Да сперва и трудно было заметить влияние отдельных лиц. Все были взволнованы, все потерялись — и крестьяне и дворяне.

Весна кончилась.

Весть о воле пронеслась во все концы; сорвало старые плотины и мосты, и все унеслось навеки шумными волнами могучего половодья. Поля окинулись зеленью. На Волге опять замелькали сотни пароходов. Народ задвигался у ее берегов. Леса и байраки зазвучали птичьими голосами. Холмы и бугры подернулись голубыми туманами. Орлы зареяли над долинами и заклектали на столетних дубах. Освобожденный пахарь повел первую вольную борозду. Первое дуновение воли по селам и хуторам принесло осязательные льготы переходной поры: безусловное увольнение от барщинных повинностей стариков, девушек и мальчиков подростков, увольнение дворовых, которые по ревизии числились в крестьянах; свободный брак, отмену ночных караулов, уничтожение добавочных сборов с крестьян и первые намеки на жалованье дворовым. Не все добровольно решились сразу дать эти льготы. Освобожденные мальчуганы явили множество лукавых демонстраций и в раннюю пору недолгой весны не шли на работу за самую выгодную цену. За ними явились демонстрации горничных и должностных лиц из крестьян. Мгновенно опустели целые дома и усадьбы. Умеренные смирились, зная, что ловкий кормчий на практике может обойти всякие подводные камни. Радикалы старого закала подняли крики и вопли.

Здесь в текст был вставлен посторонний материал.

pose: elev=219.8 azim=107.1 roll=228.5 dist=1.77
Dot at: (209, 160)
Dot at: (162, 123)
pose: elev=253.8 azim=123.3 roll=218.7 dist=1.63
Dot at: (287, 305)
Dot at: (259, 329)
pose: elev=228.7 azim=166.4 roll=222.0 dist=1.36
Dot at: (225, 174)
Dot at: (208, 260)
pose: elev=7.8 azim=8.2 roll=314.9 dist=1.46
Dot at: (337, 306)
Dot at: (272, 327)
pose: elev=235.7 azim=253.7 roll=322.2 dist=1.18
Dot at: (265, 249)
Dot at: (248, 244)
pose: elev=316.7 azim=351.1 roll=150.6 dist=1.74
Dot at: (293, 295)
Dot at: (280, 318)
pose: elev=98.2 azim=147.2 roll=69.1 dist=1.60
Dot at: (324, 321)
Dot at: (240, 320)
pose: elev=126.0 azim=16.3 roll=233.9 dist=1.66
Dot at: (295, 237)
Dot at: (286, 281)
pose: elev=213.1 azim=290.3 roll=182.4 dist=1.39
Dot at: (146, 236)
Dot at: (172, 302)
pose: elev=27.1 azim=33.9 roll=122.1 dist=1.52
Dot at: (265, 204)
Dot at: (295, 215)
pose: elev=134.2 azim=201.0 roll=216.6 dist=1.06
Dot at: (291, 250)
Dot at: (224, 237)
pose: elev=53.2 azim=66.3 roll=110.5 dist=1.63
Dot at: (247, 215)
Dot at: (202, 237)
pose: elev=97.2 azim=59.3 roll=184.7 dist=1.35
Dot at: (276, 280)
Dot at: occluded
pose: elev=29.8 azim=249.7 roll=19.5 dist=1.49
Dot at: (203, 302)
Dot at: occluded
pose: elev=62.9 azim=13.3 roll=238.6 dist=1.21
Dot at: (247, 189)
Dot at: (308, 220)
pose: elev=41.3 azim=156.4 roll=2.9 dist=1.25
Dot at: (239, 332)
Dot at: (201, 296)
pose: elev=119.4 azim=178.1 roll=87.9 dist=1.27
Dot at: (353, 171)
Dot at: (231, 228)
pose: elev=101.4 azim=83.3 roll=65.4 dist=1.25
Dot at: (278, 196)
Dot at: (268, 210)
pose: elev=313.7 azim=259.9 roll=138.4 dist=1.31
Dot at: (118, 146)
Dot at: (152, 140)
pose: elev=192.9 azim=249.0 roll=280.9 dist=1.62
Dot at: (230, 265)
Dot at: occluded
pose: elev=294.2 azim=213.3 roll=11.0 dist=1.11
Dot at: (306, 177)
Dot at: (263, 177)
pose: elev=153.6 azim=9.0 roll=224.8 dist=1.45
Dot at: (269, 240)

— Слышали вы? — кричали одни, — многие помещики ездят уже сами кучерами, а помещицы стряпают себе обед?

— Нет, не слышали. Кто же это?

— Михаил Павлыч, Федор Ильич, жена Ивана Юрьича! В Есауловке у князя Мангушки мужики самовольно, чуть прочли им манифест, запустили свой скот в барские луга по Лихому и выбили их в несколько ночей так, как вот эта ладонь.